There have always been quite a few subtle differences between us Brits and our American cousins in many walks of life, and writing a wedding toast is no exception. However, weddings in general are something that divide our two nations. For a start there’s what we actually call the speech and they call the toast, then our Groom is their Groomsman, American weddings will frequently be a black tie event and then we have the American tradition of the rehearsal dinner. For anyone not familiar with this, it’s a full on, no expense spared, banquet the night before the main event and at which you’ll have a mountain of food and a series of speakers. It’s finely tuned, orchestrated and about as ‘rehearsal’ as the Trooping of The Colour. In fact the entire wedding event in America is a testament to exceptional levels of planning, preparation and purchase power.
British weddings tend to be a lot of organising and gentle kerfuffle on the day, men in morning suits scurrying about with their shoelaces undone feeling the effects of the night before. American weddings are more like Operation Desert Storm without the shooting bits. So if you’re a plucky British subject that’s been asked to give a wedding toast over in the States, then read on…
So, that brings us to the key difference between the American and British weddings when it comes to the speeches: timings. Anyone that has been to enough British weddings, will certainly have become the victim of ‘the long speech’. This is usually the father of the bride or the Groom – rarely the best man as they’re pretty keen to get off stage, but whoever is the offender the net result is the same: rigid boredom so stifling that even with plenty of vin rouge on board, you’re still struggling to muster a giggle. Writing a Wedding Toast is a different ball game entirely because the first thing clients will tell me is how many minutes they’ve got on stage.
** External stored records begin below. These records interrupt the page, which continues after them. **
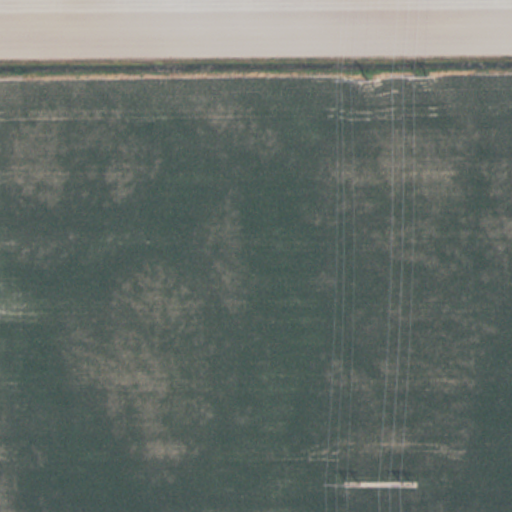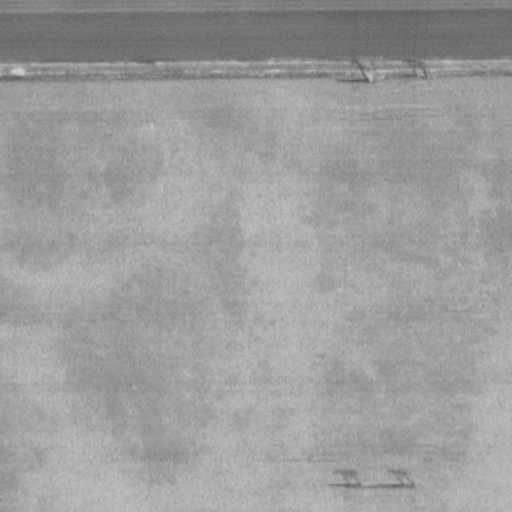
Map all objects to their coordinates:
power tower: (364, 71)
power tower: (420, 71)
power tower: (407, 480)
power tower: (353, 481)
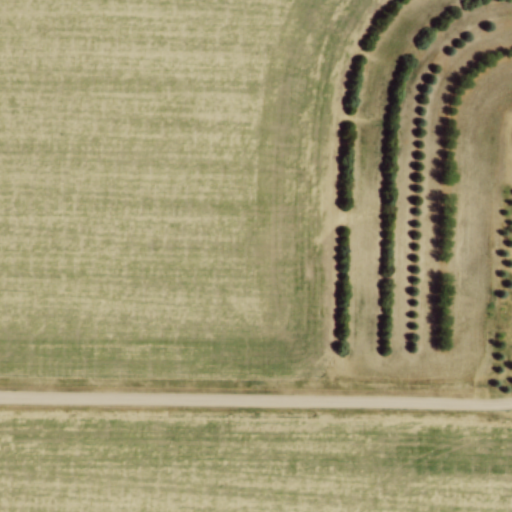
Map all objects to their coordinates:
crop: (190, 259)
road: (256, 400)
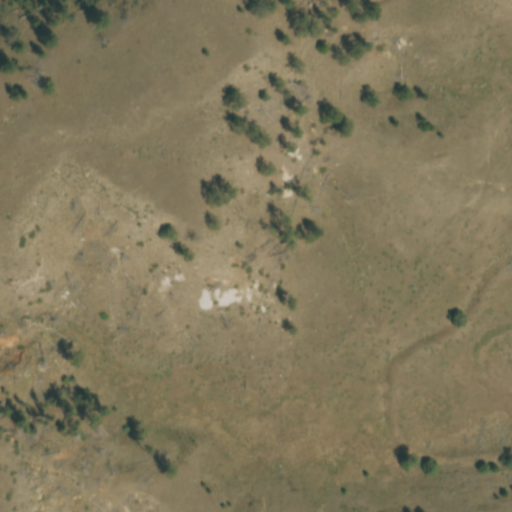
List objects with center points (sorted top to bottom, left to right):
park: (412, 266)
This is never a guideline either, these are hard timings to fit into a rigid structure. So writing a wedding toast is an interesting exercise is short, punchy sentiment versus comedy. Try getting away with a 3 minute speech at a British wedding and wait for the flak from the wedding professionals at the bar afterwards.
There’e a lot to be said for this approach though – nobody outstays their welcome at the microphone and nobody has to endure listening to the the flower arrangers being thanked. Any wedding speech nailed down to such a short time frame will need careful thinking about indeed because there’s simply no opportunity to waste words. However, when it comes to the content it’s almost exactly identical to the comparative speeches we have over in the UK and despite much debate as to who understands comedy better, it all works in exactly the same way. I’ve written wedding toasts for East Coast, West Coast and clients in the middle of the Plains and they all laugh at the same things we do, so never try writing a wedding toast thinking that you’re going to have to make it like an episode of Friends. There’s no need.
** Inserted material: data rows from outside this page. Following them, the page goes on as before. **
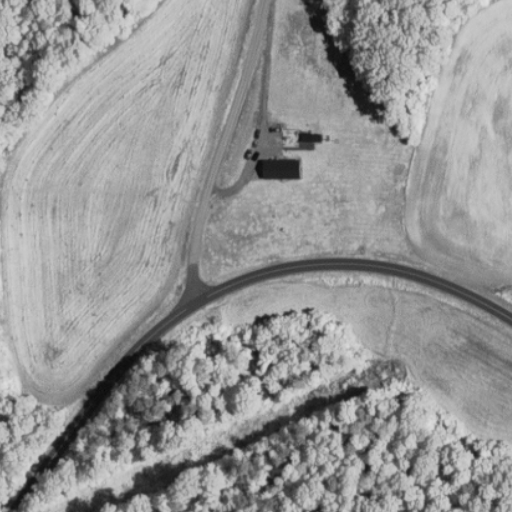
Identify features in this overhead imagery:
road: (217, 148)
building: (266, 162)
road: (217, 288)
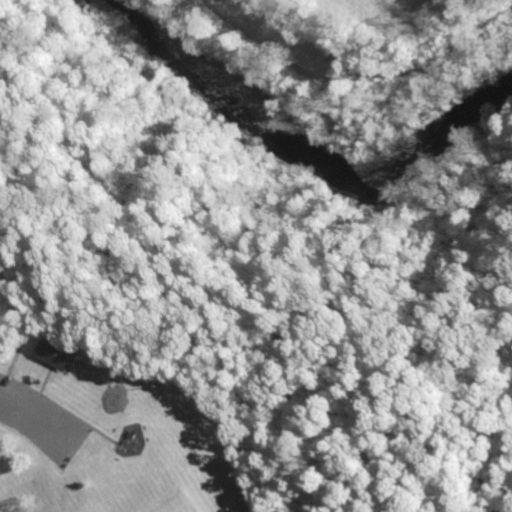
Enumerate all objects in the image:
park: (219, 303)
road: (287, 318)
road: (25, 323)
building: (55, 352)
building: (57, 354)
road: (34, 416)
parking lot: (41, 421)
road: (106, 434)
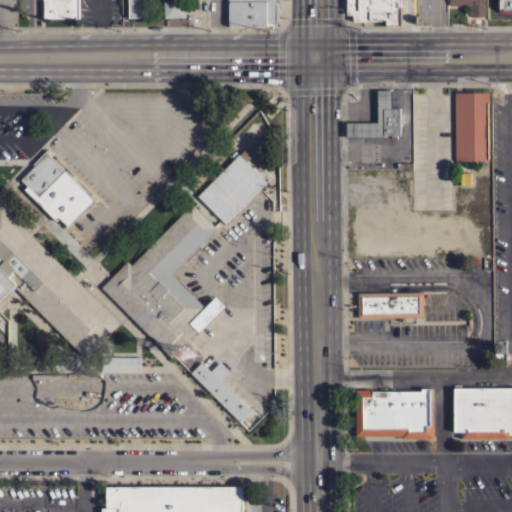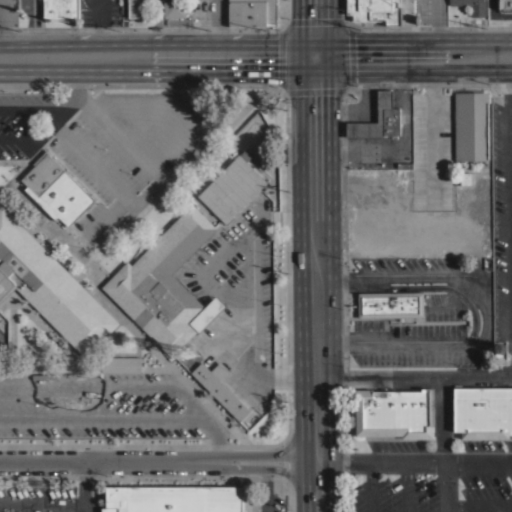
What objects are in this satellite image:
building: (505, 3)
building: (471, 6)
building: (471, 6)
building: (503, 6)
building: (60, 8)
building: (61, 8)
building: (136, 8)
building: (137, 8)
building: (174, 8)
building: (174, 8)
building: (374, 10)
building: (375, 10)
building: (252, 12)
building: (252, 12)
road: (495, 15)
road: (2, 28)
road: (432, 28)
road: (219, 29)
road: (315, 29)
road: (255, 58)
traffic signals: (316, 58)
road: (508, 79)
road: (30, 111)
road: (56, 115)
building: (378, 119)
building: (380, 119)
building: (470, 125)
building: (471, 125)
road: (433, 127)
road: (53, 134)
road: (124, 139)
parking lot: (106, 145)
road: (14, 161)
building: (402, 161)
road: (91, 162)
road: (178, 174)
building: (464, 178)
building: (232, 186)
building: (233, 187)
building: (55, 189)
building: (57, 189)
road: (146, 191)
road: (203, 203)
road: (106, 214)
road: (508, 222)
parking lot: (502, 224)
road: (57, 231)
road: (76, 237)
road: (230, 245)
road: (316, 256)
building: (163, 282)
building: (165, 284)
building: (49, 287)
building: (50, 287)
road: (415, 287)
parking lot: (235, 289)
building: (390, 304)
building: (391, 304)
road: (485, 308)
building: (209, 313)
road: (228, 325)
road: (6, 327)
road: (47, 332)
road: (252, 332)
road: (11, 339)
road: (117, 354)
road: (70, 360)
building: (121, 364)
building: (122, 364)
road: (168, 366)
road: (85, 368)
road: (73, 378)
road: (414, 378)
road: (88, 387)
building: (220, 389)
building: (221, 389)
parking lot: (103, 407)
road: (198, 409)
building: (482, 412)
building: (484, 412)
building: (393, 413)
building: (395, 413)
road: (103, 417)
road: (446, 444)
road: (220, 445)
road: (268, 454)
road: (317, 456)
road: (110, 459)
road: (414, 459)
road: (273, 467)
road: (316, 480)
road: (370, 485)
road: (409, 485)
road: (264, 490)
building: (175, 498)
building: (173, 499)
road: (479, 504)
road: (316, 507)
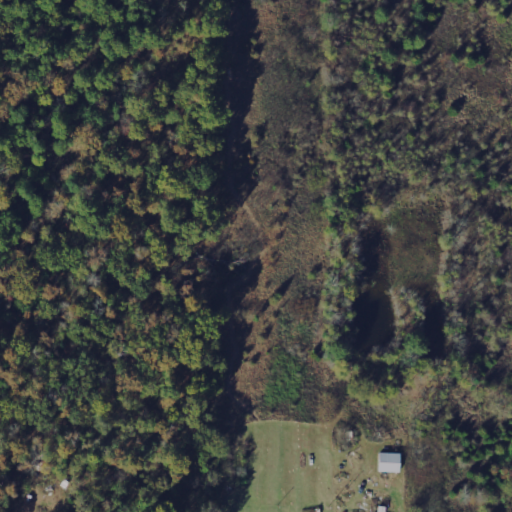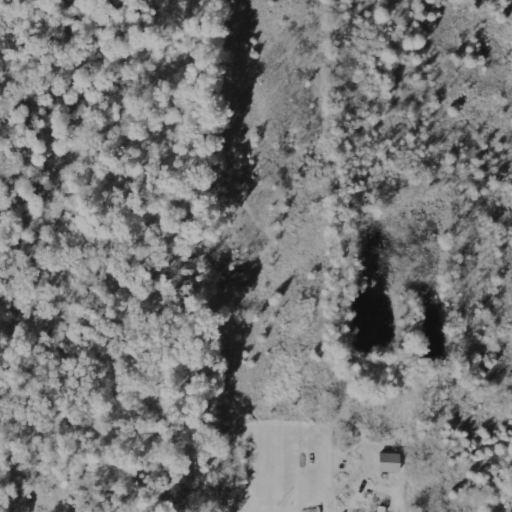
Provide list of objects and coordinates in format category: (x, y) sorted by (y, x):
building: (390, 461)
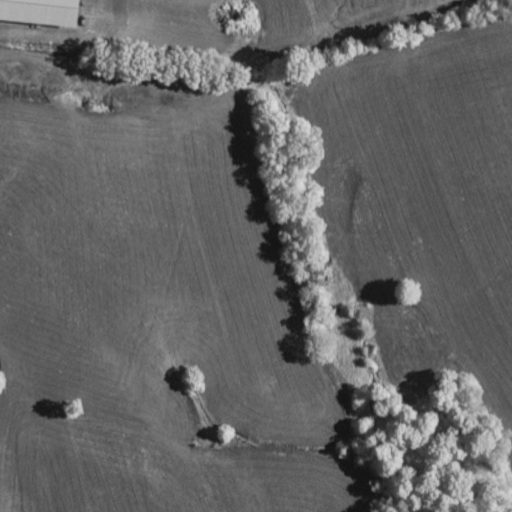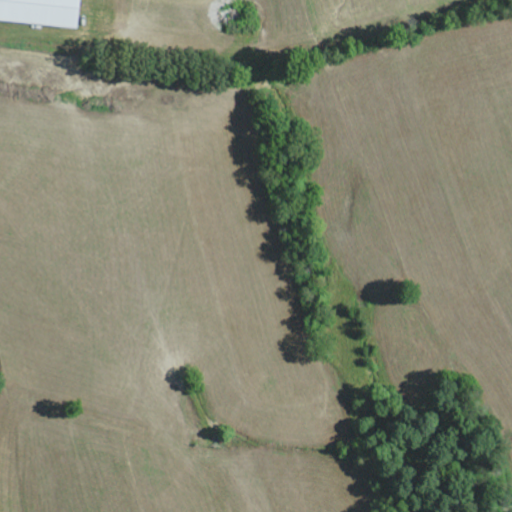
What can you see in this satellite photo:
building: (36, 13)
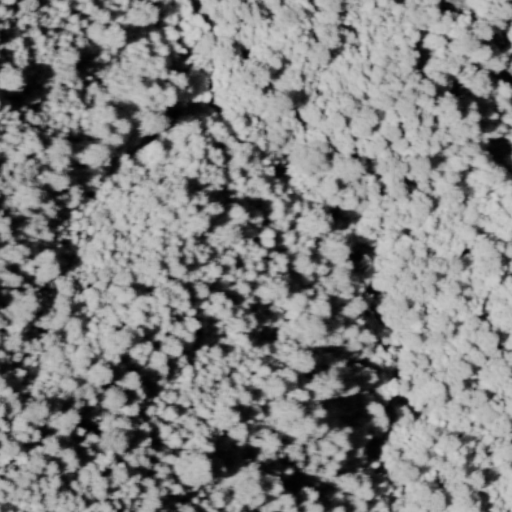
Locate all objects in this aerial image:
road: (399, 165)
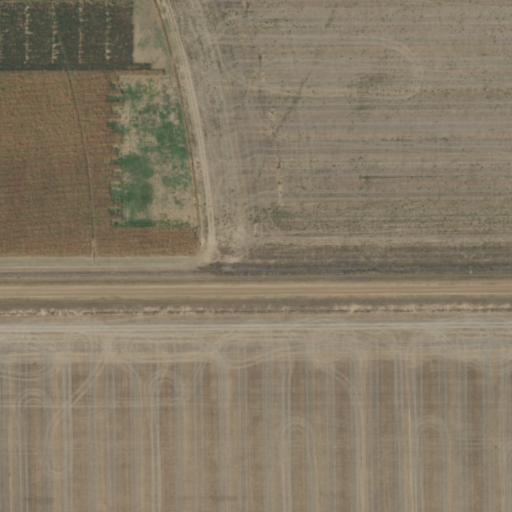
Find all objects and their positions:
road: (256, 285)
A rough Guide to writing a wedding toast
As a rough guide to writing a wedding toast, never waste time thanking anyone – it makes sense they were either paid or were happy to do it without recognition. Never become involved in anecdotes – there’s no time and American audiences tend to prefer humorous overviews rather than granular detail of questionable events, but then don’t we all? And don’t even dream about being edgy. I am firmly committed to pitching the humour in speeches right down the middle and that doesn’t make it any less funny. Some British clients prefer to make things a little more risky but never for an American client – it’s just not what they’re about.
In fact thinking about it, we could learn a lot from the country which gave the world the gold standard in customer service. Their weddings are viewed as entertainment spectacles so they’re constantly thinking of the comfort of the guests, which when it comes to writing a wedding toast means short, sharp, snappy speeches, with all the woolliness taken out. Just my cup of tea.